Jin Wang, PhD

  • Recruited to: Baylor College of Medicine
  • Recruited from: The University of North Carolina at Chapel Hill
  • Award: First-Time, Tenure-Track Faculty Member

Dr. Jin Wang received his B.S. degree from Peking University in 2003 and went to the U.S. for graduate school. Under the guidance of Prof. Matthew S. Platz, who is currently the director of the chemistry division at the National Science Foundation, he completed his PhD degree in Chemistry from the Ohio State University in 2007. Then he joined the group of Prof. Joseph M. DeSimone, Chancellor's Eminent Professor of Chemistry at University of North Carolina at Chapel Hill, as a postdoctoral researcher. His future research interests lie at the interface of nanotechnology and biology. He will apply his solid chemistry background to develop nanoparticle based novel cancer imaging strategies and therapies.

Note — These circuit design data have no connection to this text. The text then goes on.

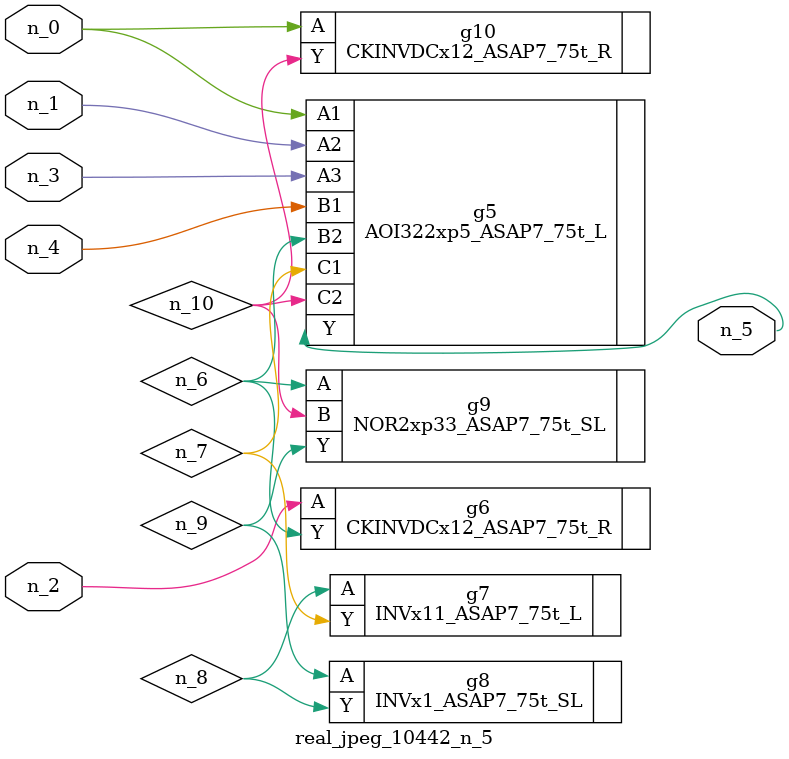
<source format=v>
module real_jpeg_10442_n_5 (n_4, n_0, n_1, n_2, n_3, n_5);

input n_4;
input n_0;
input n_1;
input n_2;
input n_3;

output n_5;

wire n_8;
wire n_6;
wire n_7;
wire n_10;
wire n_9;

AOI322xp5_ASAP7_75t_L g5 ( 
.A1(n_0),
.A2(n_1),
.A3(n_3),
.B1(n_4),
.B2(n_6),
.C1(n_7),
.C2(n_10),
.Y(n_5)
);

CKINVDCx12_ASAP7_75t_R g10 ( 
.A(n_0),
.Y(n_10)
);

CKINVDCx12_ASAP7_75t_R g6 ( 
.A(n_2),
.Y(n_6)
);

NOR2xp33_ASAP7_75t_SL g9 ( 
.A(n_6),
.B(n_10),
.Y(n_9)
);

INVx11_ASAP7_75t_L g7 ( 
.A(n_8),
.Y(n_7)
);

INVx1_ASAP7_75t_SL g8 ( 
.A(n_9),
.Y(n_8)
);


endmodule
</source>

Dr. Wang’s PhD research was in the field of physical organic chemistry and involved using state-of-the-art ultrafast time-resolved spectroscopy and quantum calculations to study reactive intermediates, particularly carbenes and nitrenes. His study contributed to the understanding of organic reaction mechanisms and the development of novel photoaffinity labeling probes. His four-year graduate research led to twenty-one papers, thirteen of which were published in the Journal of the American Chemical Society. In a University-wide graduate student research competition, he was selected as one of only 15 Ohio State University Presidential Graduate Fellows. In addition, due to his expertise in this field, he is frequently invited as a reviewer for highly cited chemistry journals such as Journal of the American Chemical Society, Journal of Organic Chemistry and Organic Letters.

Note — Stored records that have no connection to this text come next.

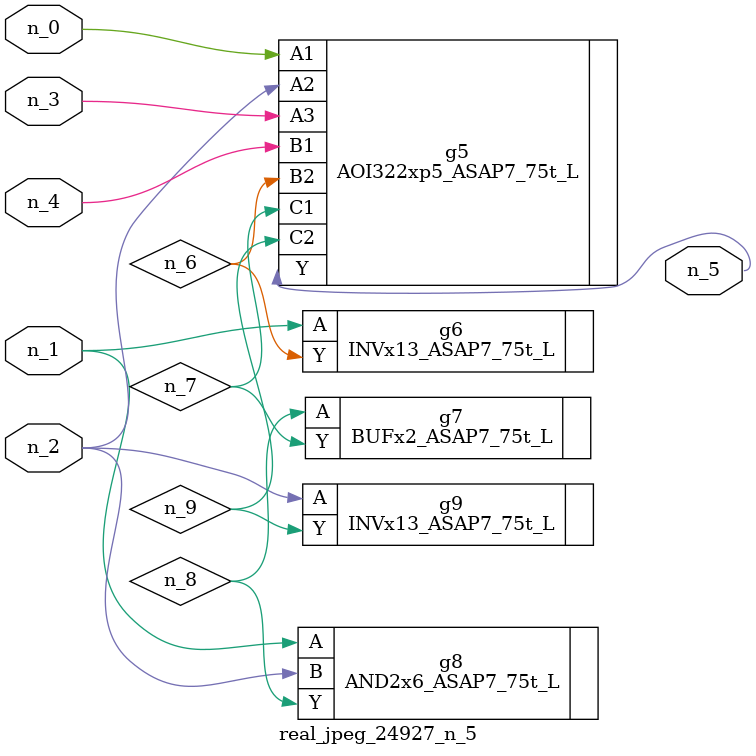
<source format=v>
module real_jpeg_24927_n_5 (n_4, n_0, n_1, n_2, n_3, n_5);

input n_4;
input n_0;
input n_1;
input n_2;
input n_3;

output n_5;

wire n_8;
wire n_6;
wire n_7;
wire n_9;

AOI322xp5_ASAP7_75t_L g5 ( 
.A1(n_0),
.A2(n_2),
.A3(n_3),
.B1(n_4),
.B2(n_6),
.C1(n_7),
.C2(n_9),
.Y(n_5)
);

INVx13_ASAP7_75t_L g6 ( 
.A(n_1),
.Y(n_6)
);

AND2x6_ASAP7_75t_L g8 ( 
.A(n_1),
.B(n_2),
.Y(n_8)
);

INVx13_ASAP7_75t_L g9 ( 
.A(n_2),
.Y(n_9)
);

BUFx2_ASAP7_75t_L g7 ( 
.A(n_8),
.Y(n_7)
);


endmodule
</source>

At UNC-Chapel Hill, Dr. Wang pursued his postdoctoral training with Prof. Joseph M. DeSimone, one of the directors of NCI’s Centers for Cancer Nanotechnology Excellence (CCNE). Dr. Wang's research focus has been on the application of nanotechnology for biomedical treatments, especially for cancer therapies. Taking advantage of PRINT® technology invented by DeSimone et al., he has developed targeted drug delivery vectors for cancer imaging and therapy. He has also invented a “drug-free nanomedicine” strategy for targeted cancer therapy through the multivalent presentation of targeting ligands with nanoparticles and demonstrated specific killing for a type of aggressive B-cell lymphoma, which led to a U.S. patent and a publication in  the Journal of the American Chemical Society. Currently, his work is focused on intracellular protein delivery with pure protein nanoparticles fabricated with PRINT technology as well as the development of a novel crosslinker for protein conjugation and modification, which will have great impact on the pharmaceutical industry.

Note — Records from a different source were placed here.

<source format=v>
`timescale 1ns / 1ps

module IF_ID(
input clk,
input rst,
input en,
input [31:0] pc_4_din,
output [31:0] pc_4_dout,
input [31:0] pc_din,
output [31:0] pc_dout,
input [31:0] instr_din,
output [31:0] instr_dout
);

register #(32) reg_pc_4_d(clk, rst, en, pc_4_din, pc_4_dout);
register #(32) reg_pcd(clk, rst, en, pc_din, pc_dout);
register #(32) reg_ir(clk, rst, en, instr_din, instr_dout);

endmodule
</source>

Dr. Wang’s future research interests at Baylor College of Medicine will mainly focus on applying nanotechnology for cancer research, including 1) developing novel vascular targeted particles for cancer imaging and therapy; 2) exploring multivalent nanoparticles for cancer targeting and therapy; and 3) applying nanotechnology to improve photodynamic therapy. His research goal is to take advantage of nanotechnology to address unmet needs in the development of cancer therapeutics and to translate his research from benchside to bedside to improve the quality of life of cancer patients.